Consumers are more educated than ever because they have tools at their fingertips like the internet, Castro said, so they steer clear of homes that are “grossly overpriced.”
“The market is efficient,” Castro said. “While it is a ‘seller’s market,’ and properties are selling faster than ever, things are not totally out of balance. Buyers are able to make informed decisions. Prices are ticking up due to lack of supply, but the data buyers have keeps prices from going out of whack.”
More people are spending time at home, Geier said, so they remodel instead of selling their house. Some people might also be reluctant to sell right now, she said, because they don’t want to have strangers walk around and potentially bring the coronavirus into their home.
“It’s been kind of a perfect storm of things,” Geier said. “It is great for the sellers, but the buyers have had the challenges.”
The housing market in Montgomery County is, 'red hot" says real estate professionals.
Credit: JIM NOELKER
Credit: JIM NOELKER
Some people might also be hesitant to put their home up for sale because they don’t want to go through the hassle of quickly finding a home after theirs sells, Geier said.
“We still have not caught up in the aftermath of the financial crisis,” Haymond said. “When the housing bubble burst previously, housing construction went down fairly sharply. We produce in the subsequent years a lot less new housing stock than you should have had.”

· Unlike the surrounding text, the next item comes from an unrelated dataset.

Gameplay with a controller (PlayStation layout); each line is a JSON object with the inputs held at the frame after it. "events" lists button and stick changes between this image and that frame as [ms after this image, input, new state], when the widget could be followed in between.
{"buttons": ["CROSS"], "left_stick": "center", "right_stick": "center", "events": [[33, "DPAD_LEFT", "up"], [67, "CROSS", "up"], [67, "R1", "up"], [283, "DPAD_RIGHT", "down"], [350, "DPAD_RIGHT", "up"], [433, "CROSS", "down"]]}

Haymond said eventually, high prices will draw out more housing supply.
More millennials than ever are looking for homes right now. Geier said they’re looking for houses in all price ranges. In her personal business experience, Geier said she is also seeing less activity from baby boomers downsizing.
Most of the homes that are on the market right now are middle priced homes, Geier said. Homes are selling all over the Dayton-area, but Springboro and Centerville continue to be popular areas. Downtown Dayton has seen a “renaissance,” Castro said, and homes in the South Park and Oregon District area are also popular.
Geier advised those looking to buy a home to come in with a loan pre-approval.
“As a buyer, doing your homework is more important now than ever,” Castro said.